El Museo de la Música del Centro Municipal de las Artes (CMA) se llenó de sonoridades profundas y emotivas con el concierto de contrabajo “Celebrando el Día del Niño”, dirigido por la maestra Maritza Cisneros, en una jornada que puso en primer plano el compromiso de niñas, niños y jóvenes con la formación musical.
El programa reunió a seis estudiantes —dos alumnos y cuatro alumnas— quienes demostraron el avance técnico y expresivo que caracteriza a esta nueva generación de contrabajistas, formados bajo el Método Suzuki, una metodología que privilegia el aprendizaje auditivo, la repetición y el acompañamiento cercano de las familias en el proceso educativo.
Entre las participaciones destacó la interpretación del alumno Guillermo Aquiles Estrada Carrillo, quien ejecutó el primer movimiento de la Sonata de Benedetti Marcelo con disciplina y sensibilidad interpretativa.

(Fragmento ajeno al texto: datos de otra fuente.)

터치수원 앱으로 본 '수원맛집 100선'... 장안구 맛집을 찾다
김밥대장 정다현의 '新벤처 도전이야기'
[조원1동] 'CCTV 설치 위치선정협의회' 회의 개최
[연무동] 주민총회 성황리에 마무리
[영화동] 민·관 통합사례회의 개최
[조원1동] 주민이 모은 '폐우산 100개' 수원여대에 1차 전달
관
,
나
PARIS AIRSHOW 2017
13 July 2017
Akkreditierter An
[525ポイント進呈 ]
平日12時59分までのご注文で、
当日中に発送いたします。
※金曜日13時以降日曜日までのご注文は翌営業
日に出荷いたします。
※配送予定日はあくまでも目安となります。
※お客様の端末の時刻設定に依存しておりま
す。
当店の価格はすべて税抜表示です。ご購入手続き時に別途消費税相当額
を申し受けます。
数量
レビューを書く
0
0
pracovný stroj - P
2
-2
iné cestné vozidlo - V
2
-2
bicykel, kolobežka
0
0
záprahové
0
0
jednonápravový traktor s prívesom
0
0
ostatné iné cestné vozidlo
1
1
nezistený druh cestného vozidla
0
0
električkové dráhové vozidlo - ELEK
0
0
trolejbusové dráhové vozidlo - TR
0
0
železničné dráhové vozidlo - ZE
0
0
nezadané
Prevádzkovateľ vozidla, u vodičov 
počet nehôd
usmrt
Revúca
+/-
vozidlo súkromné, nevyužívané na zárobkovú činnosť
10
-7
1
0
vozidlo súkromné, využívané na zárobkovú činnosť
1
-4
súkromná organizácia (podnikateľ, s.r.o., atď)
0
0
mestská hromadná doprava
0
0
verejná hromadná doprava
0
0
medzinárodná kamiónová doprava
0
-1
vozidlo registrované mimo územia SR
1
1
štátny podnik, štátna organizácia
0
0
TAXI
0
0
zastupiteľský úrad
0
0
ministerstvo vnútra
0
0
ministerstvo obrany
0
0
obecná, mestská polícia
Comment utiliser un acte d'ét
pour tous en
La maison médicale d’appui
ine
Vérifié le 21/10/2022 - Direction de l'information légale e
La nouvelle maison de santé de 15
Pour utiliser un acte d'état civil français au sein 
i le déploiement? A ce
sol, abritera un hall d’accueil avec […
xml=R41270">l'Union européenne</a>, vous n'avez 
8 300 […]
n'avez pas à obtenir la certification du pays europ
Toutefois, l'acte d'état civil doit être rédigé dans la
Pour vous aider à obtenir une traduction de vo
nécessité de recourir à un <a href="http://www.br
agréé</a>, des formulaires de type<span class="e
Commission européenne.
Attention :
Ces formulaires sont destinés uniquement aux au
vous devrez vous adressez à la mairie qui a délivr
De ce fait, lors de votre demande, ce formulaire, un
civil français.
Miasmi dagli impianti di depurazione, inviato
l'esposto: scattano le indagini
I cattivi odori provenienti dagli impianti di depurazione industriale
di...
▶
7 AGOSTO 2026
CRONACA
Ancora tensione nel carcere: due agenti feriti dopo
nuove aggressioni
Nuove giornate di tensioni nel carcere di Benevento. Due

El recital avanzó entre piezas individuales y momentos colectivos, consolidando un ambiente de cercanía con el público. Hacia el cierre, el concierto alcanzó un tono emotivo con la interpretación grupal de la melodía “Habla con los ángeles”, generando un vínculo directo entre ejecutantes y asistentes.
En un giro dinámico, la presentación se volvió interactiva cuando la maestra Cisneros invitó a voluntarios del público a experimentar el contrabajo, para abrir un espacio lúdico que reforzó el carácter formativo y accesible del evento.
El escenario también fue compartido por Leonardo Javier Hernández Peña, Victoria Jara Hernández, Cristina Ahumada Cortez, Victoria Bustamante Rosales y Valeria Itzel Pineda Smith, quienes, con distintas piezas, aportaron matices a un programa que evidenció el crecimiento sostenido de la cátedra.
En este contexto, el coordinador de la Escuela de Música del CMA, Víctor Alonso Osuna, subrayó que actualmente se vive un momento significativo en la institución debido al notable incremento de estudiantes de contrabajo en formación, lo que proyecta un panorama alentador para este instrumento dentro de la comunidad artística local.
El concierto no solo celebró a la niñez, sino que también confirmó que en el CMA se construyen bases sólidas para el desarrollo musical, donde el acompañamiento familiar, el enfoque pedagógico del Método Suzuki y la guía académica convergen para dar forma a futuros intérpretes.